Ten slotte is het een gemiste kans om transparant te zijn. Zou het niet beter zijn om in plaats van journalisten te vragen hun stemrecht te versmaden om hun overtuigingen te verbergen, het publiek uit te nodigen voor een gesprek over hoe de redactie zorgt voor eerlijke politieke berichtgeving?
Met bijna 3:1 was Twitter voorstander van het stemmen van journalisten in politieke voorverkiezingen. Onder de snark en hyperbool waren veel bedachtzame reacties. Madhulika Sikka van de Washington Post schreef: 'Ja natuurlijk, als ze ervoor kiezen om het zwaar bevochten stemrecht uit te oefenen dat aan zovelen wordt ontzegd.'
Steve Thomma, een professor journalistiek aan de Dominicaanse Universiteit, schreef: 'Politieke journalisten zouden geen afgevaardigden zijn op een conventie die een partijkandidaat voor het ambt uitkiezen, dus waarom zou je deelnemen aan een partijdige voorverkiezing die hetzelfde doet?'
Columnist Connie Schultz uit Ohio schreef: “Vrouwen werden gevangengezet en gemarteld zodat ik stemrecht kon krijgen.

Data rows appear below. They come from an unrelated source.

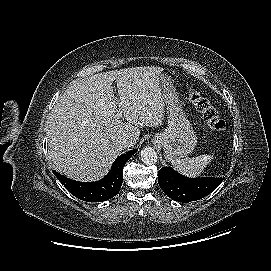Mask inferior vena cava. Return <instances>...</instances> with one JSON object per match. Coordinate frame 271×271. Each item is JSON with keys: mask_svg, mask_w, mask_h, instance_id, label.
<instances>
[{"mask_svg": "<svg viewBox=\"0 0 271 271\" xmlns=\"http://www.w3.org/2000/svg\"><path fill=\"white\" fill-rule=\"evenodd\" d=\"M118 145L121 148H127L133 146L132 139L129 136H122L121 138L118 139Z\"/></svg>", "mask_w": 271, "mask_h": 271, "instance_id": "602c4592", "label": "inferior vena cava"}]
</instances>
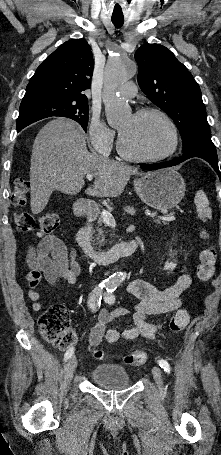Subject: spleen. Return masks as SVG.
Returning a JSON list of instances; mask_svg holds the SVG:
<instances>
[{
    "instance_id": "obj_1",
    "label": "spleen",
    "mask_w": 221,
    "mask_h": 455,
    "mask_svg": "<svg viewBox=\"0 0 221 455\" xmlns=\"http://www.w3.org/2000/svg\"><path fill=\"white\" fill-rule=\"evenodd\" d=\"M194 203L196 205L199 218L201 219L212 218V211L211 208L209 207L210 203L204 191L202 190L197 191L194 197Z\"/></svg>"
}]
</instances>
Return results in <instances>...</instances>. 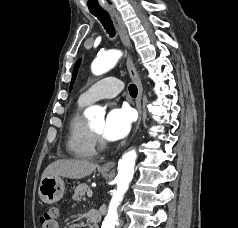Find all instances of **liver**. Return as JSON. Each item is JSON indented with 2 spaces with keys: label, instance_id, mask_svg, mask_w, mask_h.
I'll use <instances>...</instances> for the list:
<instances>
[{
  "label": "liver",
  "instance_id": "1",
  "mask_svg": "<svg viewBox=\"0 0 238 228\" xmlns=\"http://www.w3.org/2000/svg\"><path fill=\"white\" fill-rule=\"evenodd\" d=\"M96 167V164L87 160L59 159L46 167L41 180L47 176H62L70 179H82L91 175Z\"/></svg>",
  "mask_w": 238,
  "mask_h": 228
}]
</instances>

Burgerrechtenactivisten werden geslagen en sommigen werden vermoord in hun strijd voor zwarte kiezers. Ik zal niet nalaten te stemmen om deze kunstmatige test van mijn vermogen om eerlijk te zijn te doorstaan.'
Sommigen stelden voor gesloten voorverkiezingen te vermijden, maar open voorverkiezingen te omarmen. Maar de beste suggesties waren het omarmen van een opzettelijke en multidimensionale benadering van goed burgerschap.

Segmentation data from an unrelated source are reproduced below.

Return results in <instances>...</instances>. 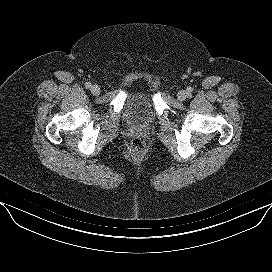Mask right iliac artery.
Returning a JSON list of instances; mask_svg holds the SVG:
<instances>
[{
  "label": "right iliac artery",
  "instance_id": "1",
  "mask_svg": "<svg viewBox=\"0 0 272 272\" xmlns=\"http://www.w3.org/2000/svg\"><path fill=\"white\" fill-rule=\"evenodd\" d=\"M85 87L86 88H90L91 87V83L90 82L85 83Z\"/></svg>",
  "mask_w": 272,
  "mask_h": 272
}]
</instances>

Dat is de beste manier om het gesprek in te kaderen. Ik ben altijd bezig geweest met ethisch beleid dat journalisten vertelt wat ze niet moeten doen. Wat als het advies aan journalisten werd geframed als 'Wees een goede burger'? Het zou kunnen gaan om te lezen: 'Maak uw gemeenschap beter. Vrijwilliger. Doneer aan goede doelen. Wees een vriendelijke en eerlijke buur. Neem deel aan de civiele dialoog over wat u doet en wat u gelooft. Gehoorzaam de wet en vooral, gehoorzaam je geweten. Stemmen.'
Die instructies zouden journalisten tijdens het eerste seizoen naar de stembus of weg van de stembus stuwen met dezelfde waarden die al ons werk zouden moeten leiden. Journalistiek creëren is een politieke daad. Of je nu in een voorverkiezing stemt of niet, zou een politieke keuze moeten zijn, niet een keuze om je baas te sussen.